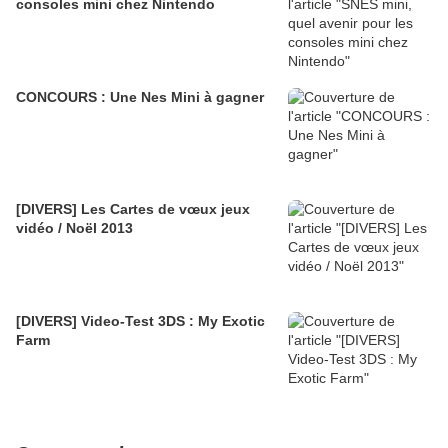
consoles mini chez Nintendo
CONCOURS : Une Nes Mini à gagner
[DIVERS] Les Cartes de vœux jeux
vidéo / Noël 2013
[DIVERS] Video-Test 3DS : My Exotic
Farm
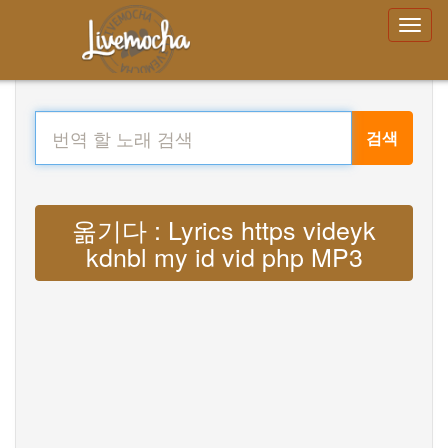
검색
옮기다 : Lyrics https videyk
kdnbl my id vid php MP3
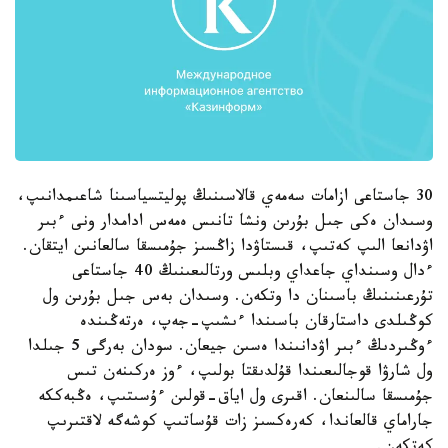
30 جاستاعى ازامات سەمەي قالاسىنىڭ پوليتسياسىنا شاعىمدانىپ،
وسىدان ەكى جىل بۇرىن ونشا تانىس ەمەس ادامدار ونى ءبىر
اۋدانعا الىپ كەتىپ، قىستاۋدا زاڭسىز جۇمىسقا سالعانىن ايتقان.
ءدال وسىنداي جاعداي وبلىس ورتالىعىنىڭ 40 جاستاعى
تۇرعىنىنىڭ باسىنان دا وتكەن. وسىدان بەس جىل بۇرىن ول
كوڭىلدى داستارقان باسىندا ءىشىپ-جەپ، ەرتەڭىندە
ءوڭىردىڭ ءبىر اۋدانىندا ەسىن جيعان. سودان بەرگى 5 جىلدا
ول شارۋا قوجالىعىندا قۇلدىقتا بولىپ، ءوز ەركىنەن تىس
جۇمىسقا سالىنعان. اقىرى ول اياق-قولىن ءۇسىتىپ، ەڭبەككە
جاراماي قالعاندا، كەرەكسىز زات قۇساتىپ كوشەگە لاقتىرىپ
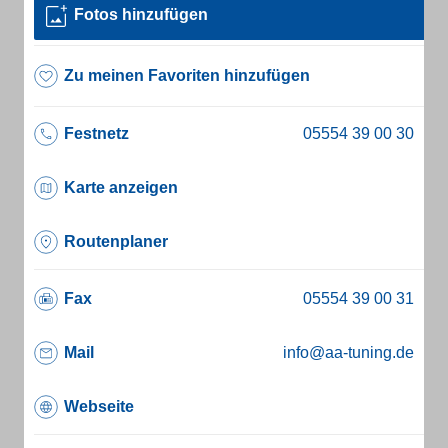
Fotos hinzufügen
Zu meinen Favoriten hinzufügen
Festnetz
Karte anzeigen
Routenplaner
Fax
Mail
info@aa-tuning.de
Webseite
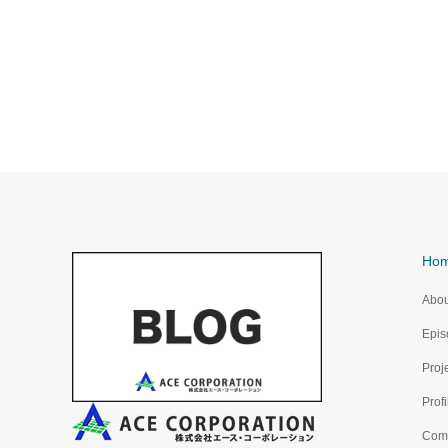
Ho
Abou
Epis
Proj
Profi
Com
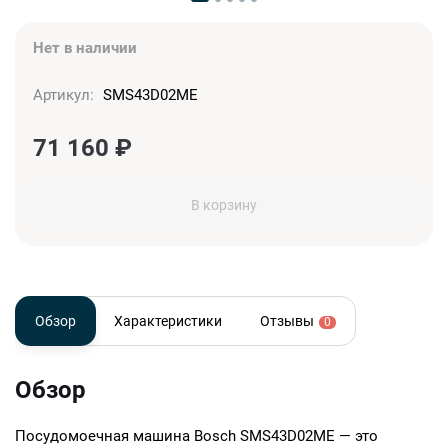
Нет в наличии
Артикул:
SMS43D02ME
71 160
₽
В корзину
Обзор
Характеристики
Отзывы
0
Обзор
Посудомоечная машина Bosch SMS43D02ME — это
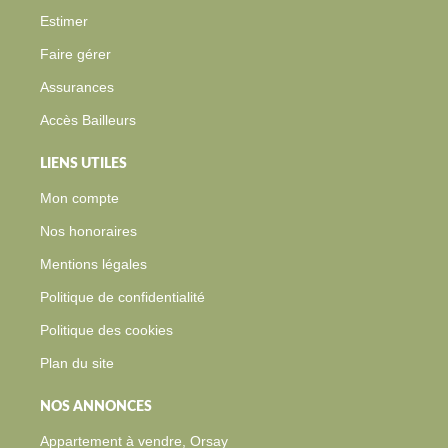
Faire gérer
Assurances
Accès Bailleurs
LIENS UTILES
Mon compte
Nos honoraires
Mentions légales
Politique de confidentialité
Politique des cookies
Plan du site
NOS ANNONCES
Appartement à vendre, Orsay
Appartement à louer, Orsay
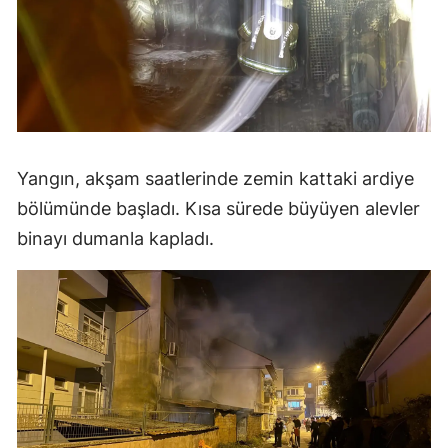
Yangın, akşam saatlerinde zemin kattaki ardiye
bölümünde başladı. Kısa sürede büyüyen alevler
binayı dumanla kapladı.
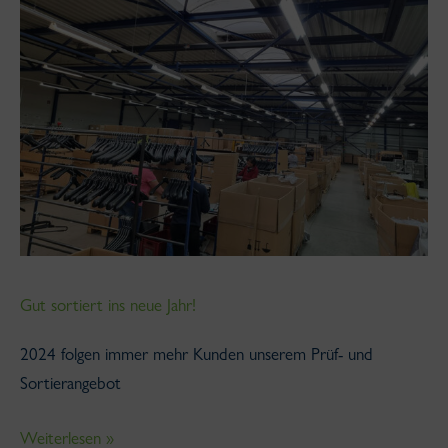
ins
neue
Jahr!
Gut sortiert ins neue Jahr!
2024 folgen immer mehr Kunden unserem Prüf- und
Sortierangebot
Weiterlesen »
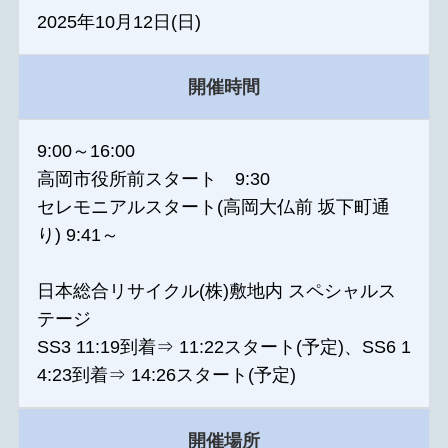
2025年10月12日(日)
開催時間
9:00～16:00
高岡市役所前スタート 9:30
セレモニアルスタート(高岡大仏前 坂下町通
り) 9:41～
日本総合リサイクル(株)敷地内 スペシャルス
テージ
SS3 11:19到着⇒ 11:22スタート(予定)、SS6 1
4:23到着⇒ 14:26スタート(予定)
開催場所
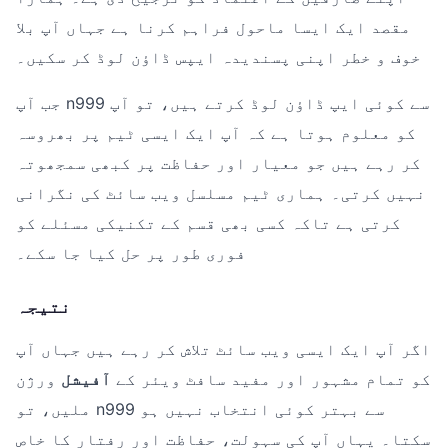
مقصد ایک ایسا ماحول فراہم کرنا ہے جہاں آپ بلا
خوف و خطر اپنی پسندیدہ ایپس ڈاؤن لوڈ کر سکیں۔
جب آپ n999 سے کوئی ایپ ڈاؤن لوڈ کرتے ہیں، تو آپ
کو معلوم ہوتا ہے کہ آپ ایک ایسی ٹیم پر بھروسہ
کر رہے ہیں جو معیار اور حفاظت پر کبھی سمجھوتہ
نہیں کرتی۔ ہماری ٹیم مسلسل ویب سائٹ کی نگرانی
کرتی ہے تاکہ کسی بھی قسم کے تکنیکی مسئلے کو
فوری طور پر حل کیا جا سکے۔
نتیجہ
اگر آپ ایک ایسی ویب سائٹ تلاش کر رہے ہیں جہاں آپ
کو تمام مشہور اور مفید سافٹ ویئر کے
آفیشل
ورژن
ملیں، تو n999 سے بہتر کوئی انتخاب نہیں ہو
سکتا۔ یہاں آپ کی سہولت، حفاظت اور رفتار کا خاص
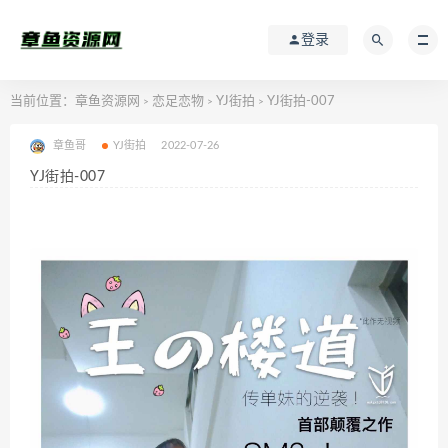
登录
当前位置：
章鱼资源网
恋足恋物
YJ街拍
YJ街拍-007
>
>
>
章鱼哥
YJ街拍
2022-07-26
YJ街拍-007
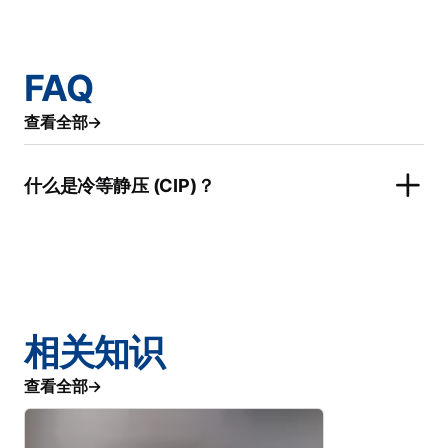
FAQ
查看全部
什么是冷等静压 (CIP)？
相关知识
查看全部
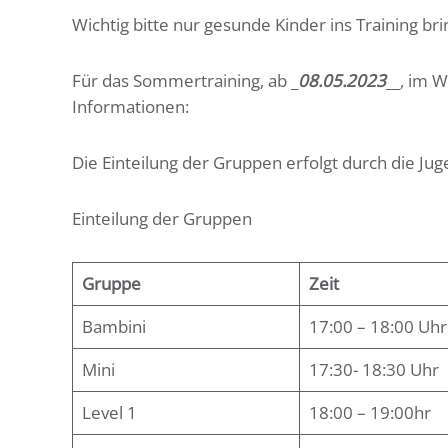
Wichtig bitte nur gesunde Kinder ins Training bri
Für das Sommertraining, ab _
08.05.2023
__, im 
Informationen:
Die Einteilung der Gruppen erfolgt durch die Juge
Einteilung der Gruppen
Gruppe
Zeit
Bambini
17:00 – 18:00 Uhr
Mini
17:30- 18:30 Uhr
Level 1
18:00 – 19:00hr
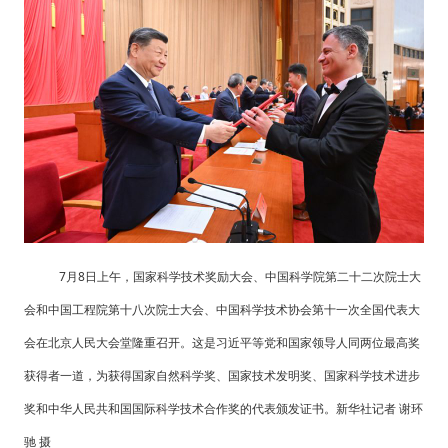
7月8日上午，国家科学技术奖励大会、中国科学院第二十二次院士大
会和中国工程院第十八次院士大会、中国科学技术协会第十一次全国代表大
会在北京人民大会堂隆重召开。这是习近平等党和国家领导人同两位最高奖
获得者一道，为获得国家自然科学奖、国家技术发明奖、国家科学技术进步
奖和中华人民共和国国际科学技术合作奖的代表颁发证书。新华社记者 谢环
驰 摄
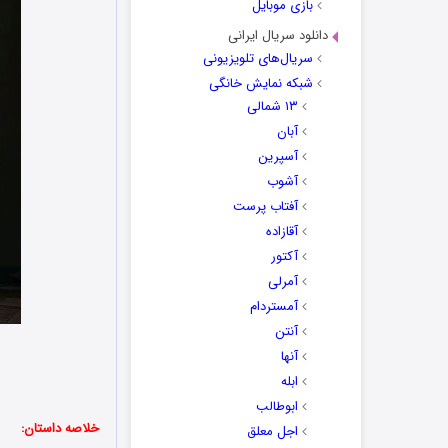
بازی موبایل
دانلود سریال ایرانی
سریال‌های تلویزیونی
شبکه نمایش خانگی
۱۳ شمالی
آبان
آسپرین
آشوب
آفتاب پرست
آقازاده
آکتور
آمرلی
آمستردام
آنتن
آنها
ابله
ابوطالب
خلاصه داستان:
اجل معلق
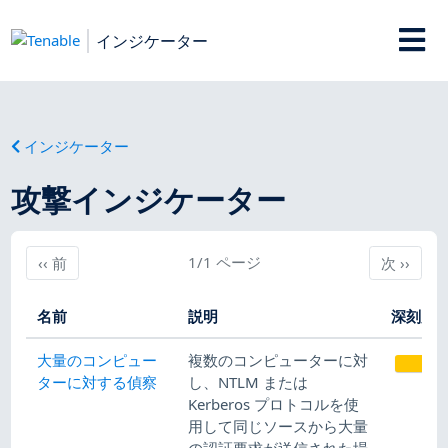
インジケーター
インジケーター
攻撃インジケーター
前
1/1 ページ
次
‹‹
前
次
››
名前
説明
深刻度
大量のコンピュー
複数のコンピューターに対
ターに対する偵察
し、NTLM または
Kerberos プロトコルを使
用して同じソースから大量
の認証要求が送信された場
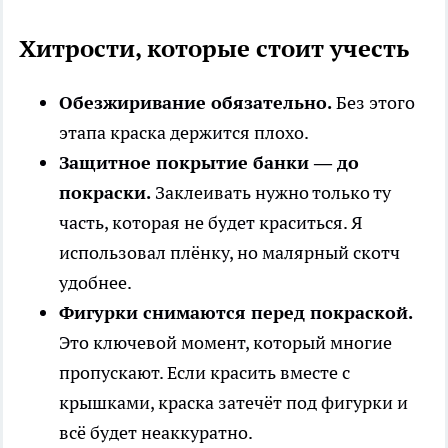
Хитрости, которые стоит учесть
Обезжиривание обязательно.
Без этого
этапа краска держится плохо.
Защитное покрытие банки — до
покраски.
Заклеивать нужно только ту
часть, которая не будет краситься. Я
использовал плёнку, но малярный скотч
удобнее.
Фигурки снимаются перед покраской.
Это ключевой момент, который многие
пропускают. Если красить вместе с
крышками, краска затечёт под фигурки и
всё будет неаккуратно.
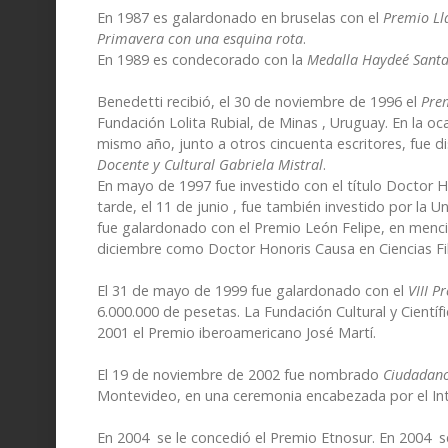
En 1987 es galardonado en bruselas con el
Premio Ll
Primavera con una esquina rota
.
En 1989 es condecorado con la
Medalla Haydeé Sant
Benedetti recibió, el 30 de noviembre de 1996 el
Prem
Fundación Lolita Rubial, de Minas , Uruguay. En la oc
mismo año, junto a otros cincuenta escritores, fue di
Docente y Cultural Gabriela Mistral
.
En mayo de 1997 fue investido con el título Doctor H
tarde, el 11 de junio , fue también investido por la 
fue galardonado con el Premio León Felipe, en menció
diciembre como Doctor Honoris Causa en Ciencias Fil
El 31 de mayo de 1999 fue galardonado con el
VIII P
6.000.000 de pesetas. La Fundación Cultural y Cientí
2001 el Premio iberoamericano José Martí.
El 19 de noviembre de 2002 fue nombrado
Ciudadano
Montevideo, en una ceremonia encabezada por el In
En 2004 se le concedió el Premio Etnosur. En 2004 s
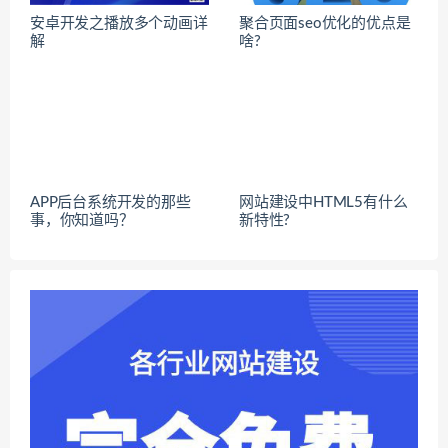
安卓开发之播放多个动画详
聚合页面seo优化的优点是
解
啥?
APP后台系统开发的那些
网站建设中HTML5有什么
事，你知道吗？
新特性?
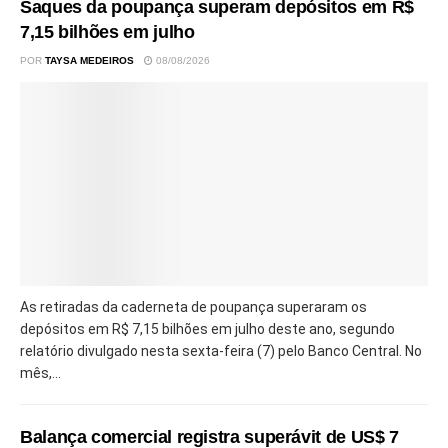
Saques da poupança superam depósitos em R$
7,15 bilhões em julho
POR
TAYSA MEDEIROS
08/08/2026
As retiradas da caderneta de poupança superaram os
depósitos em R$ 7,15 bilhões em julho deste ano, segundo
relatório divulgado nesta sexta-feira (7) pelo Banco Central. No
mês,...
Balança comercial registra superávit de US$ 7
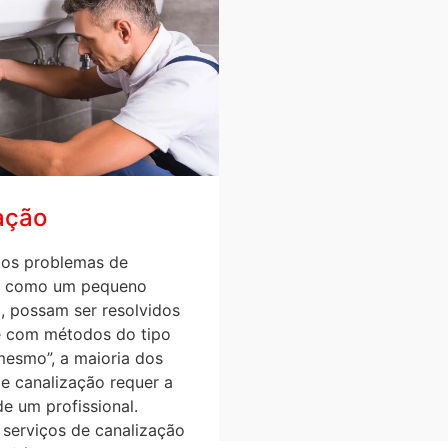
ação
os problemas de
o, como um pequeno
, possam ser resolvidos
 com métodos do tipo
mesmo”, a maioria dos
e canalização requer a
de um profissional.
serviços de canalização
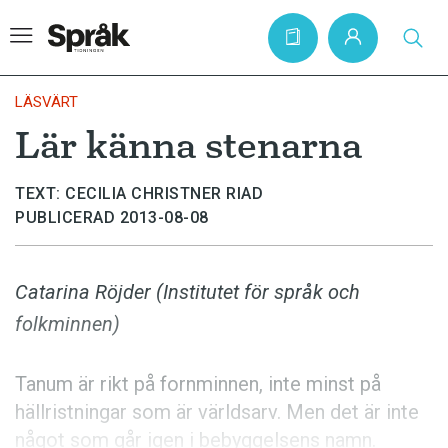
LÄSVÄRT
Lär känna stenarna
Hem
TEXT: CECILIA CHRISTNER RIAD
Artiklar
PUBLICERAD 2013-08-08
Krönikor
Språkfrågor
Catarina Röjder (Institutet för språk och
Skrivtips
folkminnen)
Bokrecensioner
Kviss
Tanum är rikt på fornminnen, inte minst på
hällristningar som är världsarv. Men det är inte
Podden
något som går igen i bebyggelsens namn.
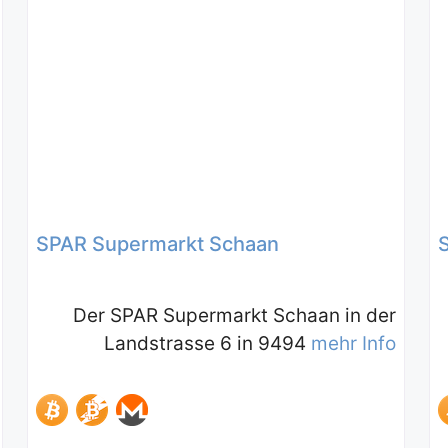
SPAR Supermarkt Schaan
Der SPAR Supermarkt Schaan in der
Landstrasse 6 in 9494
mehr Info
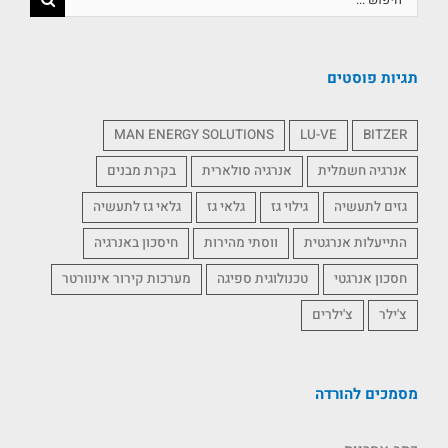
תגיות פוסטים
MAN ENERGY SOLUTIONS
LU-VE
BITZER
אנרגיה חשמלית
אנרגיה סולארית
בקרת מבנים
גזים לתעשיה
גילוי גז
גלאי גז
גלאי גז לתעשיה
התייעלות אנרגטית
ווסתי מהירות
חיסכון באנרגיה
חסכון אנרגטי
טכנולוגית ספיגה
מערכות קירור אינוורטר
צ'ילר
צ'ילרים
מסמכים להורדה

┄┄┄┄┄┄

[YOUR TASK]
Run a filter over the data above and keep each line that contains the word "جہاں".

[RESPONSE TO THE TASK]
مقصد ایک ایسا ماحول فراہم کرنا ہے جہاں آپ بلا
اگر آپ ایک ایسی ویب سائٹ تلاش کر رہے ہیں جہاں آپ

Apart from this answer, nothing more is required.